__Text excerpt__.
=== Section Start ===

A common problem when students learn about the slope-intercept equation y = mx + b is that they mechanically substitute for m and b without understanding their meaning. This lesson is intended to provide students with a method for understanding that m is a rate of change and b is the value when x = 0. This kinesthetic activity allows students to form a physical interpretation of slope and y-intercept by running across a football field. Students will be able to verbalize the meaning of the equation to reinforce understanding and discover that slope (or rate of movement) is the same for all sets of points given a set of data with a linear relationship.

Preparation 

Create a set of index cards for each group of three students, with a different position at time 0 on each card. Each group should have unique set of index cards. Each group member will be assigned a different role on the football field for each of the three tasks. If a football field is not readily available, a hallway or other space can be used. Students should have a simple method for measuring their distance (e.g., number of blocks on the wall, tiles on the floor, etc.) so that they focus on the concept of movement as a rate of change rather than spending time measuring distance. Use the following criteria to create the three index cards for each group:

  • Task 1: Specify a starting location and a time.

=== Section End ===

__Study material__.
=== Section Start ===

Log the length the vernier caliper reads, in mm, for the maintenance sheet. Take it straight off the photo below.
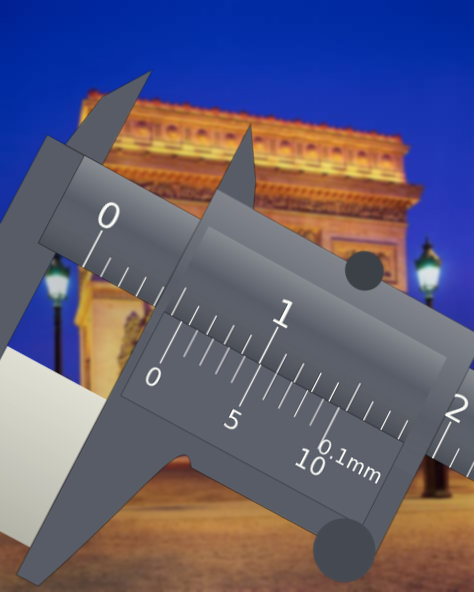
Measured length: 5.6 mm
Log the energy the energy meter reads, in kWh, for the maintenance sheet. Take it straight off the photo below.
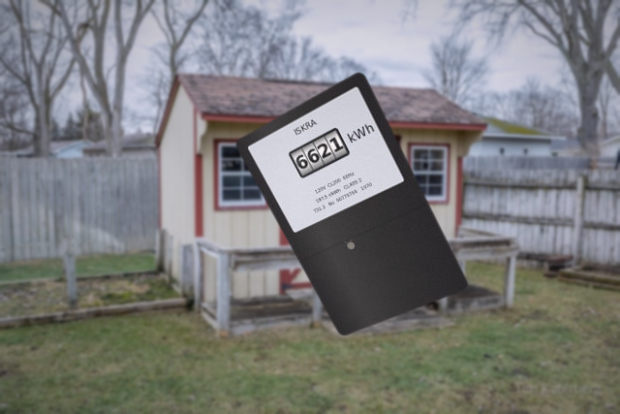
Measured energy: 6621 kWh
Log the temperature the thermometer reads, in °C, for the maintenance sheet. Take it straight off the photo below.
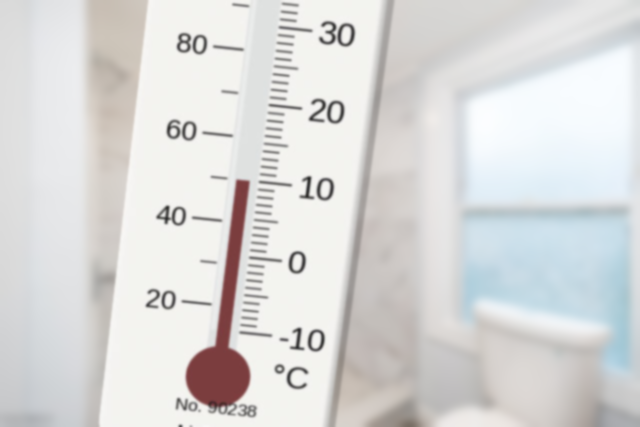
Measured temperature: 10 °C
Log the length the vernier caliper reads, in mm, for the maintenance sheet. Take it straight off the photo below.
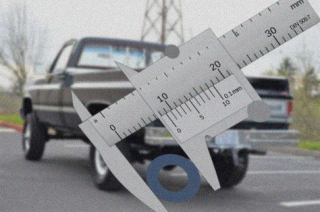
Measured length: 8.8 mm
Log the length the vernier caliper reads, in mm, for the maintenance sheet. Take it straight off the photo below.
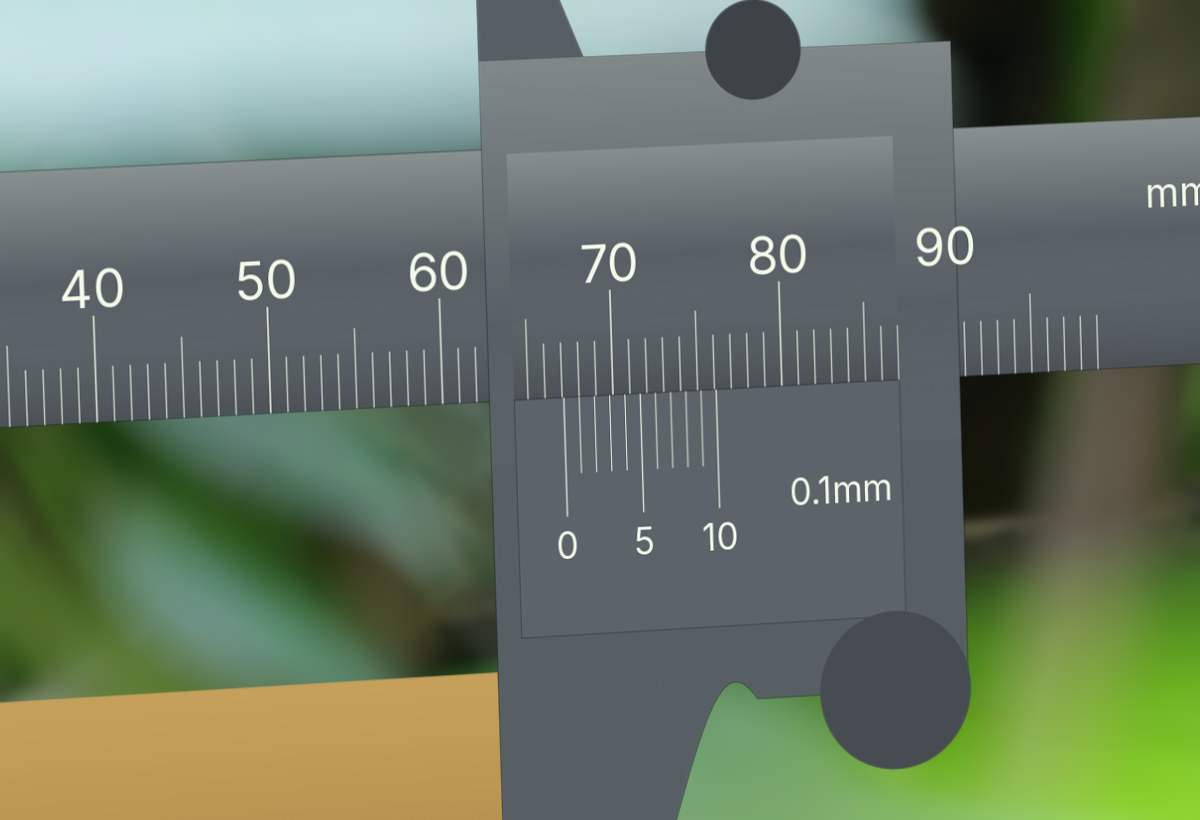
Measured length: 67.1 mm
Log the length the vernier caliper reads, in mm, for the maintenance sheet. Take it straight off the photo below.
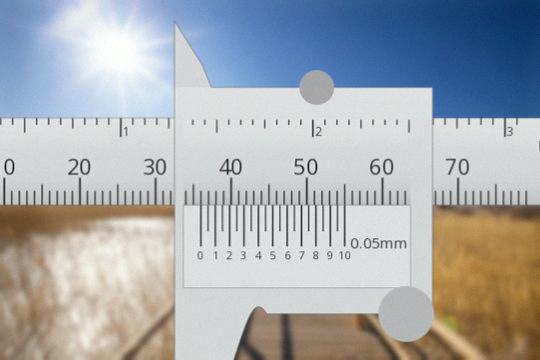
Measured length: 36.0 mm
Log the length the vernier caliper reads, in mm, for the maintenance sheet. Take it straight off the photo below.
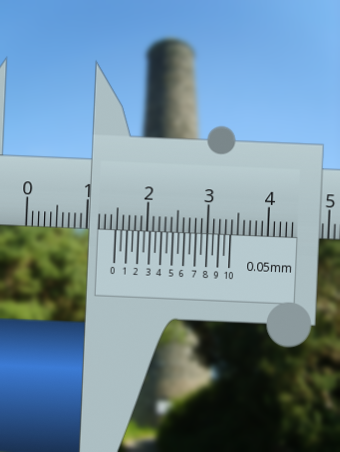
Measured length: 14.8 mm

=== Section End ===

__Things to do__.
a: Answer these from the lesson on slope:
(i) How many students are in each group?
(ii) What can be used if a football field is not readily available?
(iii) According to the lesson, what does b represent?
b: Why does the lesson on slope say students should have a simple method for measuring their distance?
c: Reproduce the part of the lesson on slope that begins at the words "A common problem" and stops after "a linear relationship.".
The material has no connection to the lesson on slope.

__Results__.
a:
(i) Three students.
(ii) A hallway or other space.
(iii) The value when x = 0.

b: A simple method, such as counting blocks on the wall or tiles on the floor, lets students focus on movement as a rate of change. They don't spend their time measuring distance.

c:
A common problem when students learn about the slope-intercept equation y = mx + b is that they mechanically substitute for m and b without understanding their meaning. This lesson is intended to provide students with a method for understanding that m is a rate of change and b is the value when x = 0. This kinesthetic activity allows students to form a physical interpretation of slope and y-intercept by running across a football field. Students will be able to verbalize the meaning of the equation to reinforce understanding and discover that slope (or rate of movement) is the same for all sets of points given a set of data with a linear relationship.